───── SUPPLIED DATA

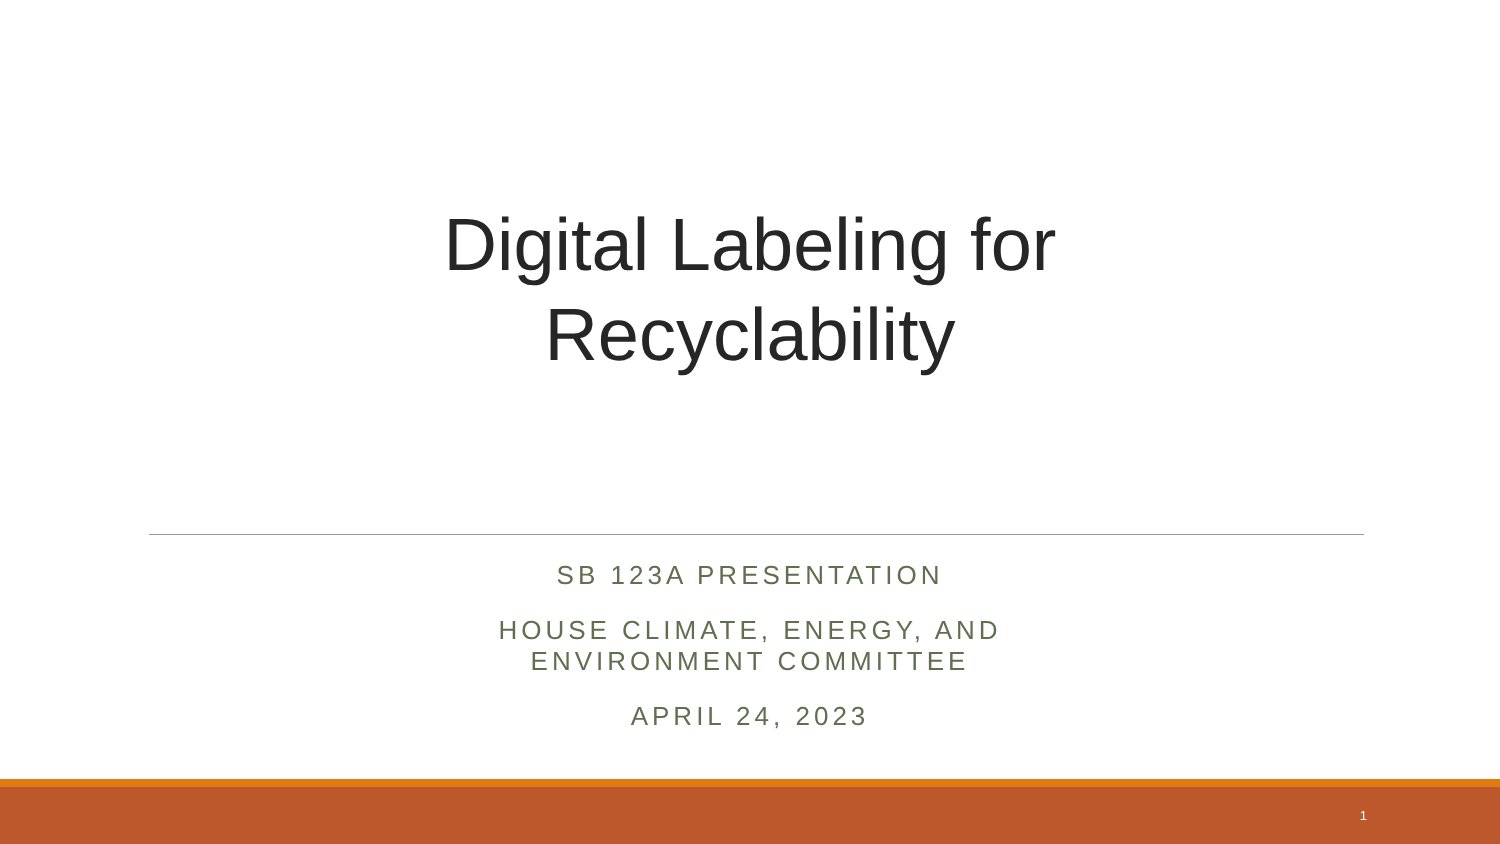Digital Labeling for
Recyclability
SB 123A PRESENTATION
HOUSE CLIMATE, ENERGY, AND
ENVIRONMENT COMMITTEE
APRIL 24, 2023
1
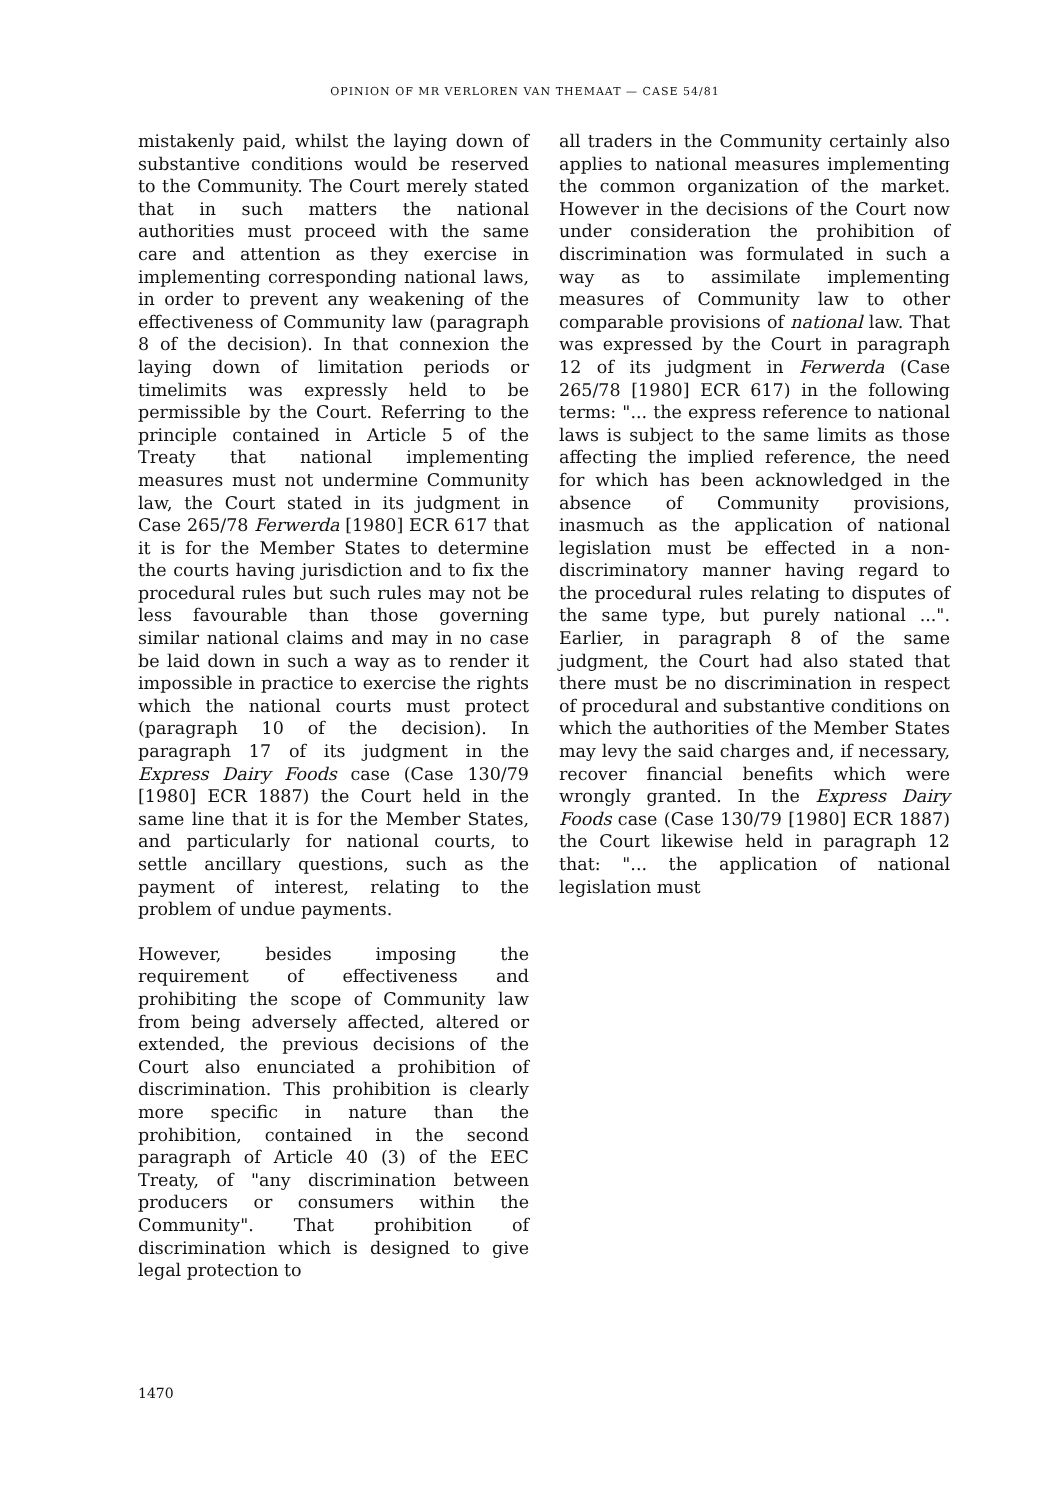OPINION OF MR VERLOREN VAN THEMAAT — CASE 54/81
mistakenly paid, whilst the laying down of substantive conditions would be reserved to the Community. The Court merely stated that in such matters the national authorities must proceed with the same care and attention as they exercise in implementing corresponding national laws, in order to prevent any weakening of the effectiveness of Community law (paragraph 8 of the decision). In that connexion the laying down of limitation periods or timelimits was expressly held to be permissible by the Court. Referring to the principle contained in Article 5 of the Treaty that national implementing measures must not undermine Community law, the Court stated in its judgment in Case 265/78 Ferwerda [1980] ECR 617 that it is for the Member States to determine the courts having jurisdiction and to fix the procedural rules but such rules may not be less favourable than those governing similar national claims and may in no case be laid down in such a way as to render it impossible in practice to exercise the rights which the national courts must protect (paragraph 10 of the decision). In paragraph 17 of its judgment in the Express Dairy Foods case (Case 130/79 [1980] ECR 1887) the Court held in the same line that it is for the Member States, and particularly for national courts, to settle ancillary questions, such as the payment of interest, relating to the problem of undue payments.
However, besides imposing the requirement of effectiveness and prohibiting the scope of Community law from being adversely affected, altered or extended, the previous decisions of the Court also enunciated a prohibition of discrimination. This prohibition is clearly more specific in nature than the prohibition, contained in the second paragraph of Article 40 (3) of the EEC Treaty, of "any discrimination between producers or consumers within the Community". That prohibition of discrimination which is designed to give legal protection to
all traders in the Community certainly also applies to national measures implementing the common organization of the market. However in the decisions of the Court now under consideration the prohibition of discrimination was formulated in such a way as to assimilate implementing measures of Community law to other comparable provisions of national law. That was expressed by the Court in paragraph 12 of its judgment in Ferwerda (Case 265/78 [1980] ECR 617) in the following terms: "... the express reference to national laws is subject to the same limits as those affecting the implied reference, the need for which has been acknowledged in the absence of Community provisions, inasmuch as the application of national legislation must be effected in a non-discriminatory manner having regard to the procedural rules relating to disputes of the same type, but purely national ...". Earlier, in paragraph 8 of the same judgment, the Court had also stated that there must be no discrimination in respect of procedural and substantive conditions on which the authorities of the Member States may levy the said charges and, if necessary, recover financial benefits which were wrongly granted. In the Express Dairy Foods case (Case 130/79 [1980] ECR 1887) the Court likewise held in paragraph 12 that: "... the application of national legislation must
1470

──────────

▶ [WHAT THE TASK ASKS]: Every record above should be written out again exactly; the pictures stay out of the copy.

▶ [REPLY TO THE TASK]:
Digital Labeling for
Recyclability
SB 123A PRESENTATION
HOUSE CLIMATE, ENERGY, AND
ENVIRONMENT COMMITTEE
APRIL 24, 2023
1
OPINION OF MR VERLOREN VAN THEMAAT — CASE 54/81
mistakenly paid, whilst the laying down of substantive conditions would be reserved to the Community. The Court merely stated that in such matters the national authorities must proceed with the same care and attention as they exercise in implementing corresponding national laws, in order to prevent any weakening of the effectiveness of Community law (paragraph 8 of the decision). In that connexion the laying down of limitation periods or timelimits was expressly held to be permissible by the Court. Referring to the principle contained in Article 5 of the Treaty that national implementing measures must not undermine Community law, the Court stated in its judgment in Case 265/78 Ferwerda [1980] ECR 617 that it is for the Member States to determine the courts having jurisdiction and to fix the procedural rules but such rules may not be less favourable than those governing similar national claims and may in no case be laid down in such a way as to render it impossible in practice to exercise the rights which the national courts must protect (paragraph 10 of the decision). In paragraph 17 of its judgment in the Express Dairy Foods case (Case 130/79 [1980] ECR 1887) the Court held in the same line that it is for the Member States, and particularly for national courts, to settle ancillary questions, such as the payment of interest, relating to the problem of undue payments.
However, besides imposing the requirement of effectiveness and prohibiting the scope of Community law from being adversely affected, altered or extended, the previous decisions of the Court also enunciated a prohibition of discrimination. This prohibition is clearly more specific in nature than the prohibition, contained in the second paragraph of Article 40 (3) of the EEC Treaty, of "any discrimination between producers or consumers within the Community". That prohibition of discrimination which is designed to give legal protection to
all traders in the Community certainly also applies to national measures implementing the common organization of the market. However in the decisions of the Court now under consideration the prohibition of discrimination was formulated in such a way as to assimilate implementing measures of Community law to other comparable provisions of national law. That was expressed by the Court in paragraph 12 of its judgment in Ferwerda (Case 265/78 [1980] ECR 617) in the following terms: "... the express reference to national laws is subject to the same limits as those affecting the implied reference, the need for which has been acknowledged in the absence of Community provisions, inasmuch as the application of national legislation must be effected in a non-discriminatory manner having regard to the procedural rules relating to disputes of the same type, but purely national ...". Earlier, in paragraph 8 of the same judgment, the Court had also stated that there must be no discrimination in respect of procedural and substantive conditions on which the authorities of the Member States may levy the said charges and, if necessary, recover financial benefits which were wrongly granted. In the Express Dairy Foods case (Case 130/79 [1980] ECR 1887) the Court likewise held in paragraph 12 that: "... the application of national legislation must
1470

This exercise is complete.